# 2009 Cervelo S2 Cables - ICS2



## bddbb (Dec 8, 2001)

Getting pretty fed up with the bad internal cable routing (ICS2) and the poor shifting on my 09 S2.

Cervelo only used the ICS2 on the 09 S2 and then switched to the ICS3 for 2010.

It truly was a very bad design.

Other than the crappy cable routing I love the S2. It's a great bike and I really don't want to get rid of it.

Has anyone switched to Shimano Di2 for this bike? Were you able to route the wires inside the frame?

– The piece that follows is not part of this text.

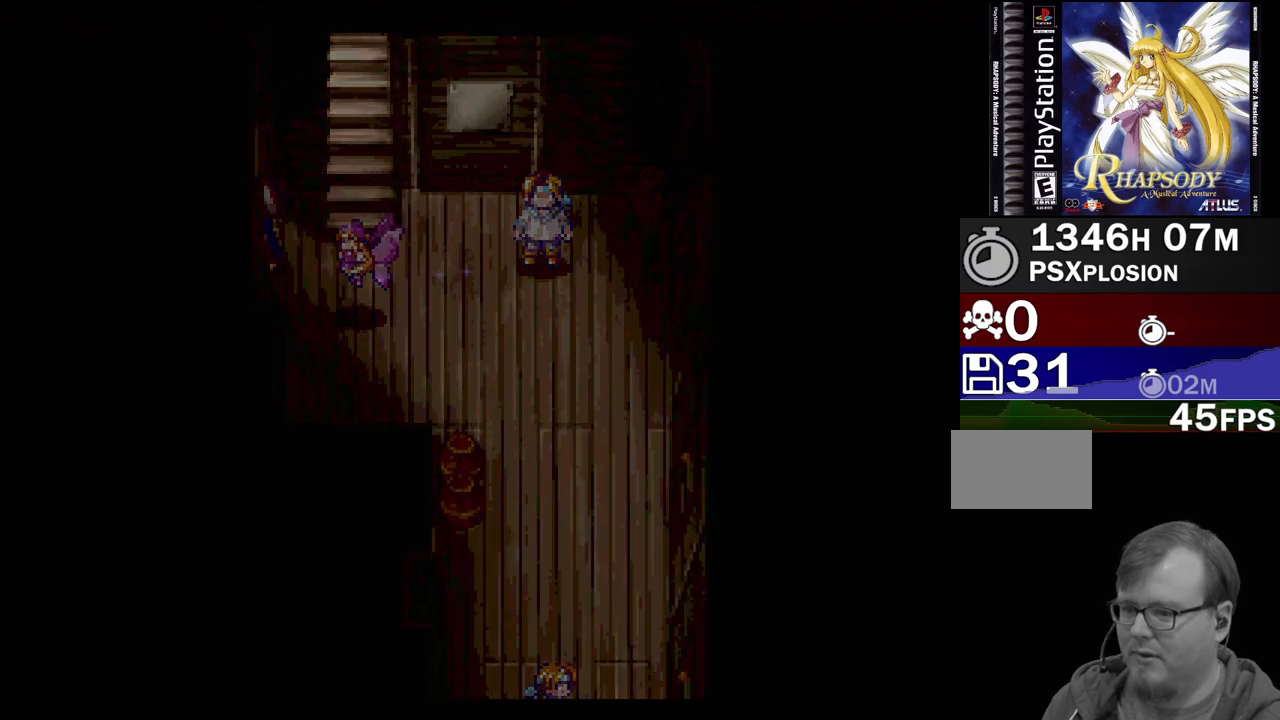
{"buttons": [], "events": []}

This looks like my only option if I want to keep the bike even though it will be expensive.

Thanks,

BD


----------



## Nitram (Mar 19, 2011)

Whats the ICS2 stuff mean ? And ICS3 ? I'm also not too impressed with the mushy shifting on my S2 and I'm been thinking about the run of the shifter cables under the bars then in a tight loop up and down into the holes in the top of the frame. It looks to me like a system that is likely to give problems and the dodgy shifting seems a bit predictable.

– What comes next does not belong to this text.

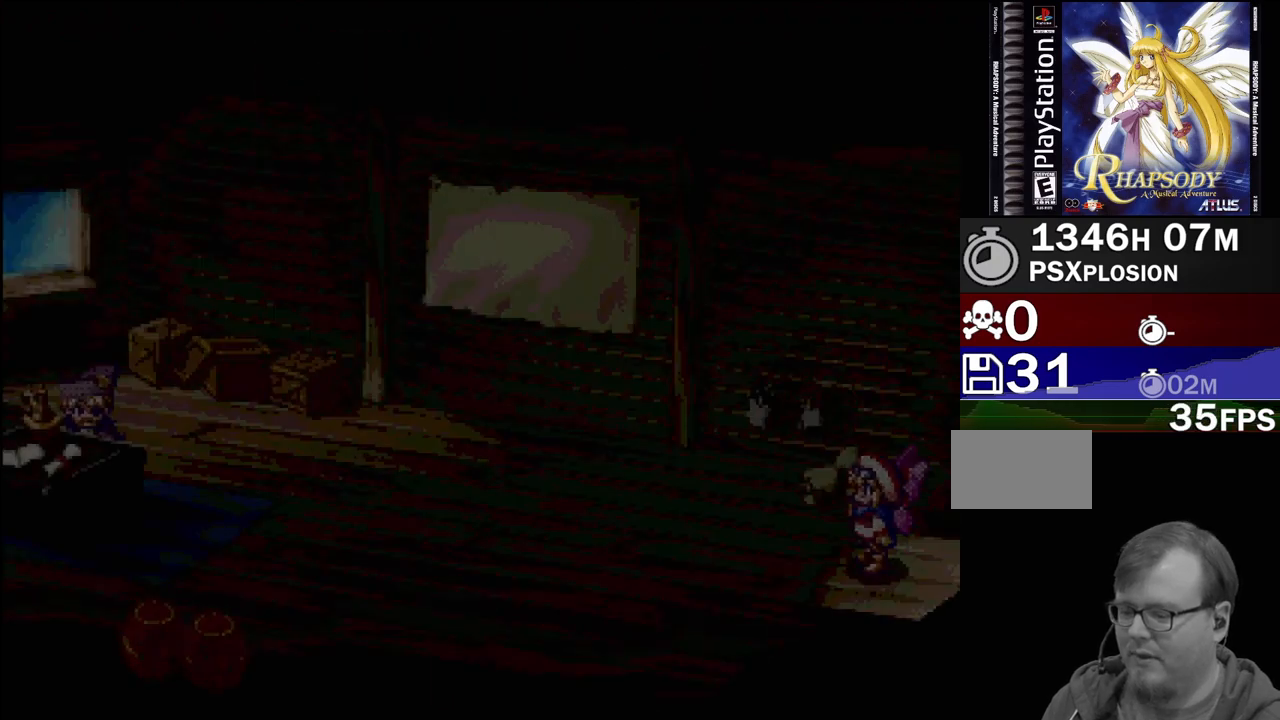
{"buttons": [], "events": []}
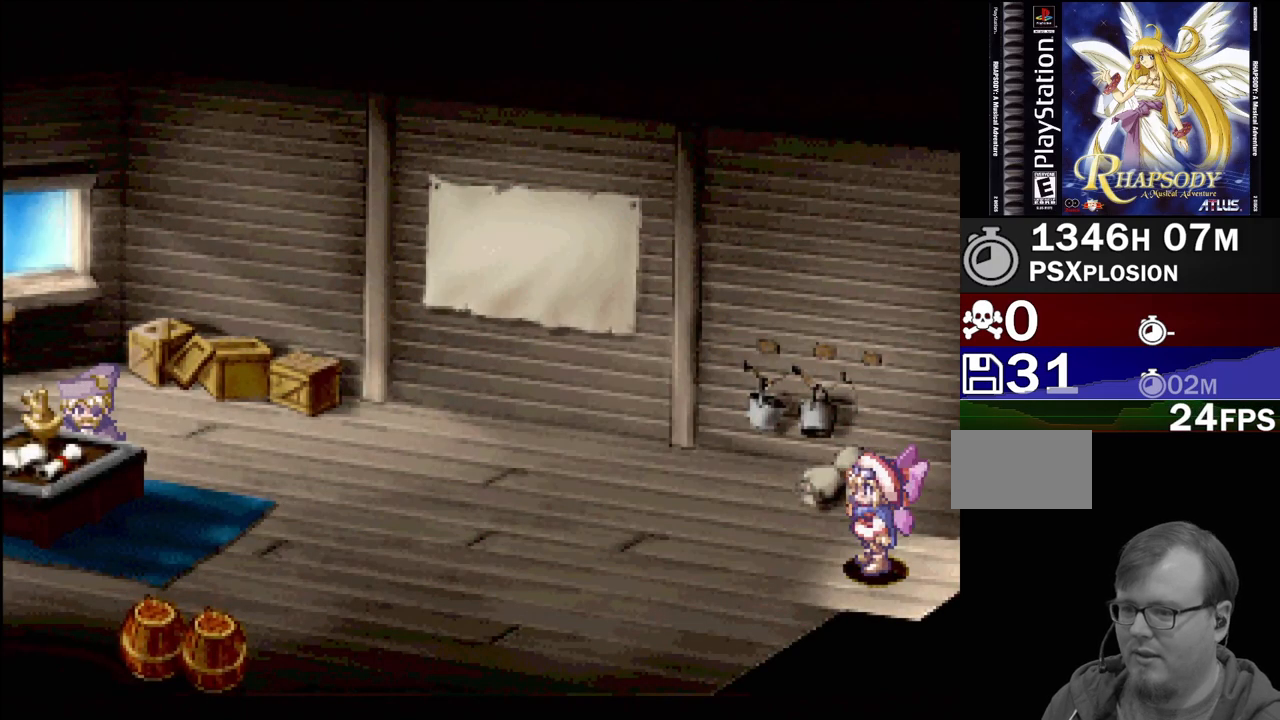
{"buttons": ["TRIANGLE", "DPAD_LEFT"], "events": [[17, "TRIANGLE", "down"], [50, "DPAD_LEFT", "down"]]}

Has anyone come up with an improvement ?

Cheers,
Nitram


----------



## Doc1911 (May 23, 2012)

Though I have not attempted this from what I understand on the Cervelo forum is that you could use lengths of housing just long enough to extend up through the top tube, add housing splices then housing to the shifters. With the housing being split you can feed cable in at the top tube and no longer have to fight with the down tube stops. This may help things ...

ICS2 to ICS3 -



bddbb said:


> Getting pretty fed up with the bad internal cable routing (ICS2) and the poor shifting on my 09 S2.
> 
> Cervelo only used the ICS2 on the 09 S2 and then switched to the ICS3 for 2010.
> 
> ...


----------



## xjbaylor (Dec 28, 2006)

Nitram said:


> Whats the ICS2 stuff mean ? And ICS3 ? I'm also not too impressed with the mushy shifting on my S2 and I'm been thinking about the run of the shifter cables under the bars then in a tight loop up and down into the holes in the top of the frame. It looks to me like a system that is likely to give problems and the dodgy shifting seems a bit predictable.
> 
> Has anyone come up with an improvement ?
> 
> ...


ICS2 and ICS3 are the internal cable routing systems that Cervelo used in 2009, and 2010 on, respectively. ICS2 had internal cable stops accessed through small ports on the down tube, and is a pain in the butt to work on. If you have an S2 or S3 from 2009 (other than the S3 TdF) you have ICS2. If you have a newer bike then you have ICS3. 

I have my ICS2 Cervelo S3 shifting well, but the pressure required to activate the lever is higher than normal. That said, it is accurate and consistent, so I won't complain. Setup was annoying, but really not that hard in the end.


----------